| HN Mirror

Y	Hacker News new \| ask \| show \| jobs

by jensbontinck 110 days ago

Yes, but most are doing it wrong.

The common approaches I've seen: 1. Policy-only ("don't paste sensitive data into ChatGPT") — doesn't work, people do it anyway 2. Network-level blocking (block api.openai.com) — kills legitimate use cases 3. DLP on the network layer — can't inspect the semantic content, just sees HTTPS traffic

What actually works is a proxy-based approach: all LLM API traffic routes through a governance layer that scans the content of every request. PII gets tokenized before reaching the model (SSN becomes [SSN_TOKEN_1], model processes it fine, token gets restored on the way back). Secrets get blocked. Data classification determines which model can be used — RESTRICTED data stays on-prem or goes to a private deployment, PUBLIC data can go to any provider.

The technical challenge is doing this without killing latency or breaking streaming.
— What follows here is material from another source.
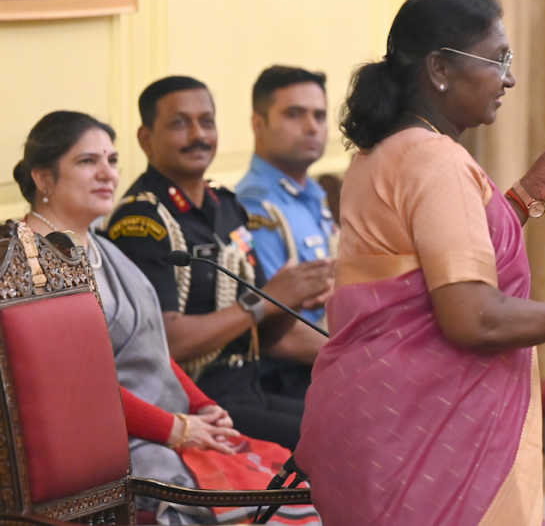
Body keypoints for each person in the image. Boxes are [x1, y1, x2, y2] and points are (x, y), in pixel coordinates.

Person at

We got it down to ~250ms overhead with deterministic scanning (regex + normalization, not a second LLM). For streaming responses, you buffer the full response, scan it, then re-chunk — PII never leaks through stream chunks.

The org challenge is that engineering teams will route around any governance that adds friction. The proxy approach works because it's transparent — agents point at "proxy.server.com" instead of api.openai.com and everything else stays the same. Changing env vars, no code changes.